Steps in Secondary Haemostasis?
Tissue factors (TF) bind to F7a = activation of F10a. F10a causes Prothrombin→Thrombin. Thrombin enzyme causes Fibrinogen→Fibrin. Thrombin also activates platelet and endothelium receptors = ↑platelet aggregation and ↑vWF release; POSITIVE FEEDBACK
Fibrinolysis: What it does, and how?
Used to terminate coagulation.
tPA is used to convert Plasminogen→Plasmin, which breaks down fibrin mesh.
Haemophilia
Thrombosis
Disseminated Intravascular Coagulation (DIC)
- When clotting can’t occur due to mutations in coag factors. This can lead to excessive haemorrhage and swelling.
- Clotting in wrong place. In arteries, this can lead to an ischaemic stroke, and in veins, a DVT.
- Whole body clots, may be in response to sepsis.
Triggers and roles of acute inflammation?
Signs of acute inflammation? What causes them?
- Triggered by pathogens, irritants, trauma, foreign material. Roles include to limit spread, alert body, protect site from infection, kill dead tissue and create optimum healing conditions.
- Redness (rubor): due to ↑blood flow
Swelling (tumor): ↑fluid accumulation from increased vessel permeability
Heat (calor): ↑metabolic activity
Pain (dolor): increased pressure on nerve endings
Loss of function: due to swelling and pain
Vascular changes in acute inflammation?

(RECORDS PROVIDED):
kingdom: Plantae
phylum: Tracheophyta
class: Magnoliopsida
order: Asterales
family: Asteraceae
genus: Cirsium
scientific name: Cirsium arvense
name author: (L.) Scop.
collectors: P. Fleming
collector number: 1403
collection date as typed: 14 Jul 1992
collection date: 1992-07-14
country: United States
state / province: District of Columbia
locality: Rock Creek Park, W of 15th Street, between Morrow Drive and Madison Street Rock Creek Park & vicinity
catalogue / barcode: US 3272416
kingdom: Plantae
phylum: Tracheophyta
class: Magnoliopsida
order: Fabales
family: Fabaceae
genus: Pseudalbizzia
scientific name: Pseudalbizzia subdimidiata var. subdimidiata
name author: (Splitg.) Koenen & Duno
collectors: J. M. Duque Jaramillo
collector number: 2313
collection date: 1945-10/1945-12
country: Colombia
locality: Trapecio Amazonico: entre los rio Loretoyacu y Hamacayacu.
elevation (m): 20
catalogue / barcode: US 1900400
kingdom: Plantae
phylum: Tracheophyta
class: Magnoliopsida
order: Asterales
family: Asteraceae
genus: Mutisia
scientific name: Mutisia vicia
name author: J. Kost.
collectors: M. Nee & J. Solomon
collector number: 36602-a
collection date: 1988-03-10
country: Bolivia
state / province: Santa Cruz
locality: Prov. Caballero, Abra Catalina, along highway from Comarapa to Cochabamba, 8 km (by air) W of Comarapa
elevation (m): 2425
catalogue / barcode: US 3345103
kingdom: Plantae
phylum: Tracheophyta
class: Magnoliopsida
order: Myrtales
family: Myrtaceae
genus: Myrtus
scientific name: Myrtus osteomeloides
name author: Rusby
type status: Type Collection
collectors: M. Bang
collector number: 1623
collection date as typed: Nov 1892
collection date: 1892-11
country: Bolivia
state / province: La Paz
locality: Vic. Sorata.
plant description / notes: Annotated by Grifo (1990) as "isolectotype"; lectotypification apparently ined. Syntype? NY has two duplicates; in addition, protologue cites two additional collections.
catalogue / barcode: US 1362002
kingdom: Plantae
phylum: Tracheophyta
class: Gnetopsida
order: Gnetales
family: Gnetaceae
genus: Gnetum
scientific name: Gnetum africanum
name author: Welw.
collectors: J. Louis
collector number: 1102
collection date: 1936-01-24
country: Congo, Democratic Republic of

(TASK TO CARRY OUT): Continue the notes on hemostasis and inflammation, starting after their last line and keeping their terse style.

(ANSWER AREA):
Cellular changes in acute inflammation?
- Vasodilation due to histamine and serotonin release from injured cells
Increased blood flow
Increased vessel permeability due to contraction of endothelial cells - Migration and accumulation of neutrophils
Removal of pathogens, damaged/dead cells by neutrophils
Migration and accumulation of monocytes - become macrophages to release factors that promote tissue repair
Molecules involved in neutrophil recruitment
- Selectins: mediate the rolling of neutrophils and are expressed by activated endothelial. Endothelial selectins can bind to ligands on neutrophil surface = low affinity binding, disrupted by blood flow. Repetitive binding and detaching = rolling.
- Integrins: expressed on neutrophils with a low affinity configuration. Activated endothelium produce CHEMOKINES to bind to neutrophils receptors = activation of integrins. They now have a high affinity configuration and can now bind to the ligands on the endothelium = firm grip.
- Neutrophil transmigration: neutrophils move through endothelial spaces. They’re attracted to the inflamed site by chemoattractants; Chemotaxis.
What are the 3 Outcomes of acute inflammation
- Complete resolution of the affected tissue.
- Lost tissue replaced by connective tissue - scarring.
- If no termination occurs, it could lead to chronic inflammation.
What is chronic inflammation?
How does it compare with acute inflammation?
- Prolonged response that can come after acute inflammation due to persistent infection or autoimmunity.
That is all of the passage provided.